Rather, all of those things are secondary or tertiary to why we exist. Offering and committees and buildings are simply the means to the end of “Church.” Our central purpose is to proclaim the Gospel, to tell the world of the Good News of Christ’s death and resurrection. 

Still, it can be hard to really know what that means. How do we proclaim that? Why is this 2000-year-old story important? It feels more concrete to focus on cleaning carpets, making sure the snow is shovelled and filling volunteer roles. 

I am someone who believes that we cannot talk enough about those big picture pieces that sit at the core of our being. Why Church? Why Jesus? Why the Bible? Why is all of that so important?

This Lent, we will be having Soup+Bread Studies after worship and we will talk about these questions. We will take the time to articulate – to say out loud again in conversation – why being a community of faith in this time and place is important, and why budgets, buildings and volunteers are needed to keep the church going. Not because we need budgets, buildings and volunteers, but because we are human beings living in a messy world in need of hope and light. Hope and Light that is found in the Gospel message heard in communities of faith just like ours. 

As we approach Annual Meeting Season, Transfiguration Sunday and Lent, I encourage you to take the time to get some perspective, to ponder ‘Why Church?’ and to be reminded of what the central things of faith are for us. 
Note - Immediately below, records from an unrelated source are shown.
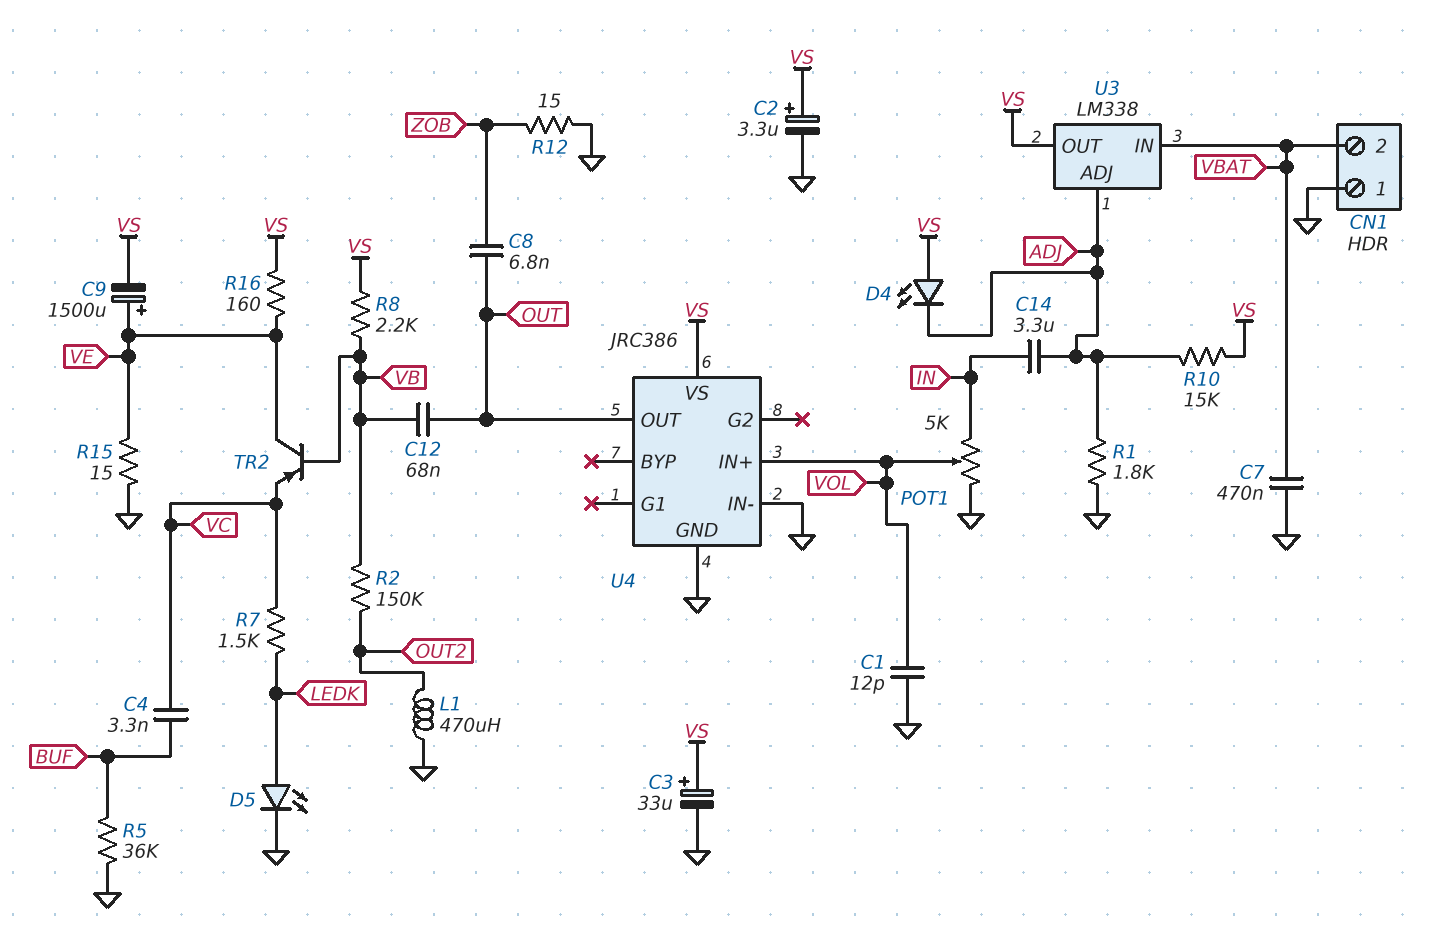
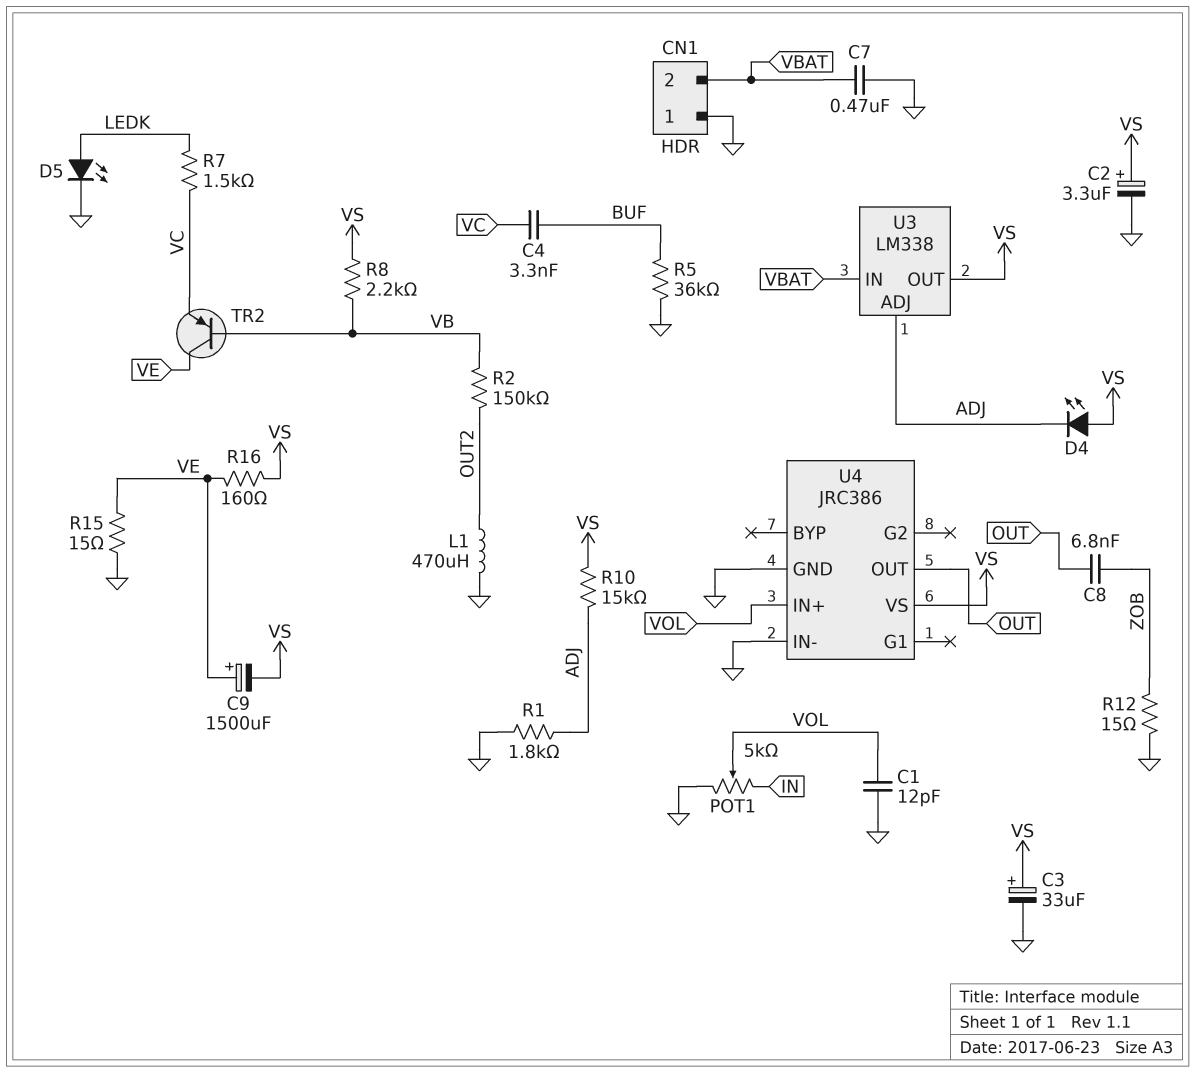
C12: 68nF (OUT, VB) -> none
C14: 3.3uF (ADJ, IN) -> none

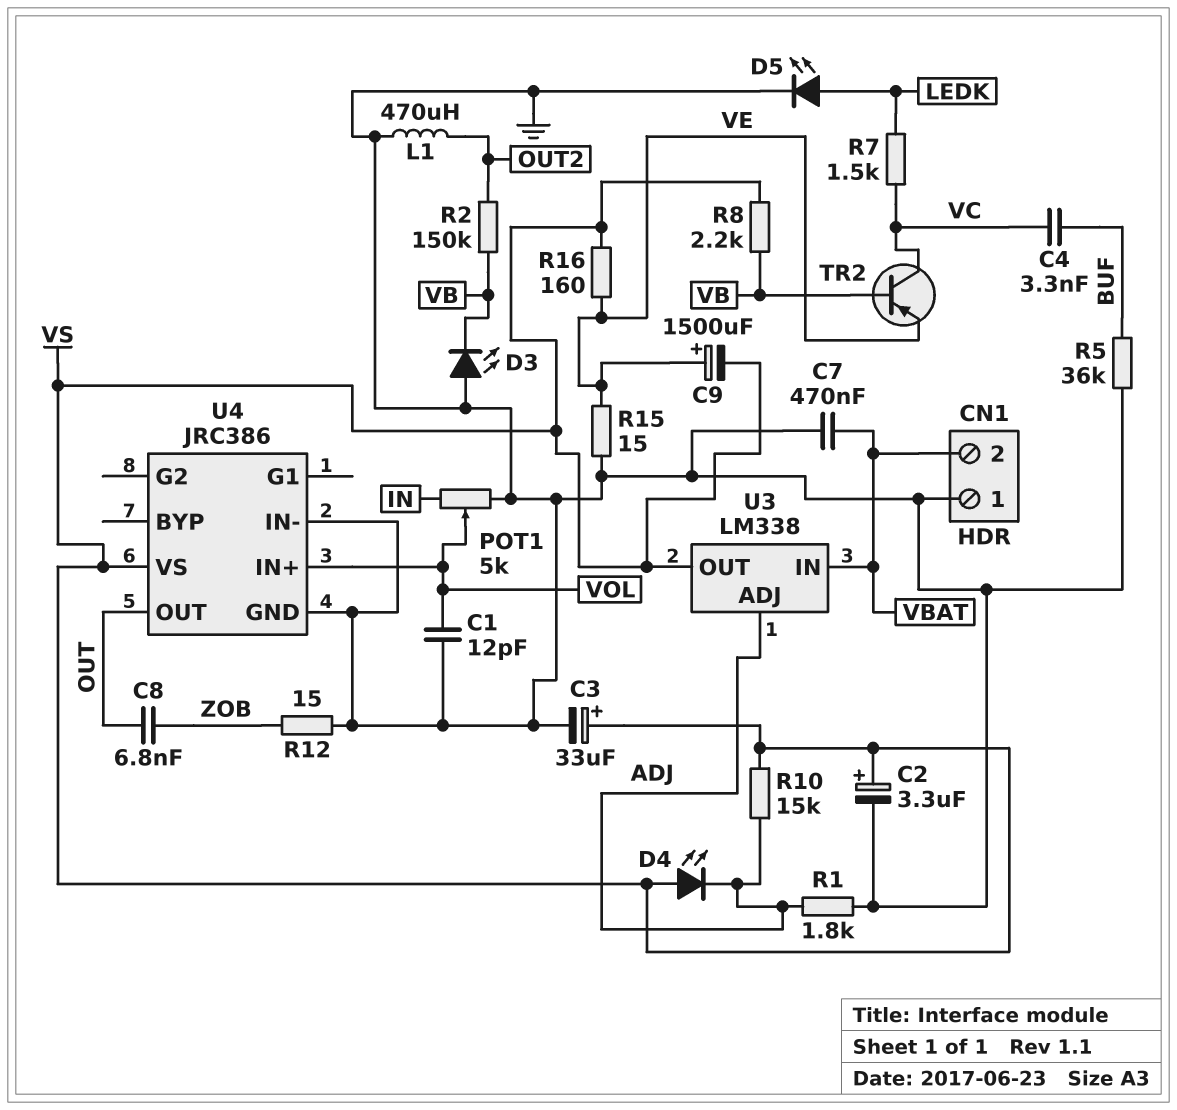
D3: none -> LED (A GND, K VB)
TR2: PNP (B VB, C VE, E VC) -> PNP (B VB, C VC, E VE)

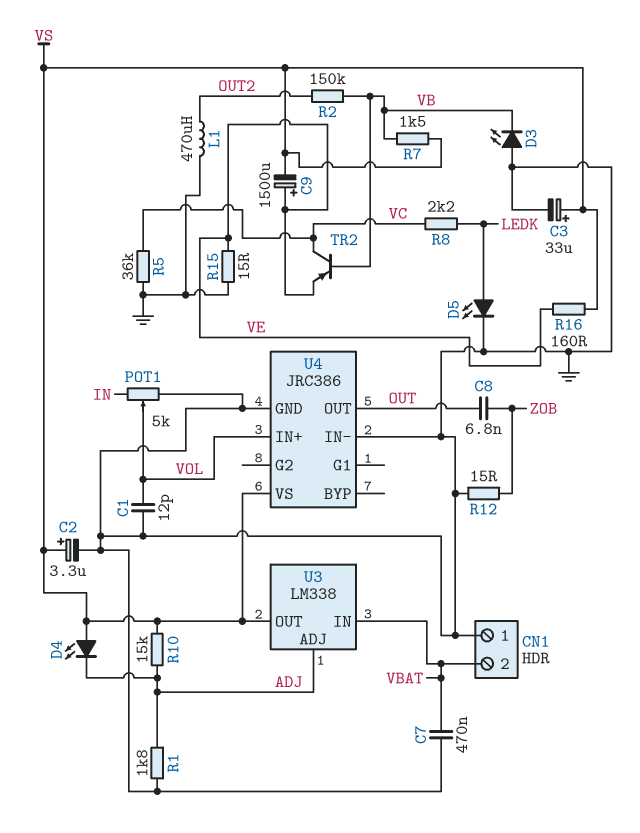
C4: 3.3nF (BUF, VC) -> none
R5: 36k (BUF, GND) -> 36k (GND, VC)
R7: 1.5k (LEDK, VC) -> 1.5k (VB, VS)
R8: 2.2k (VB, VS) -> 2.2k (LEDK, VC)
Maybe that will be at our Soup+Bread study, maybe that will be by taking some time in prayer and scripture, maybe that is what we will be experiencing the entire Ash Wednesday-Lent-Holy Week cycle of worship or maybe it will be in another individual way. However you find that perspective, know that it will help you and us in following God’s call to whatever the church is going to go next, wherever God is calling us to follow in 2023 and beyond.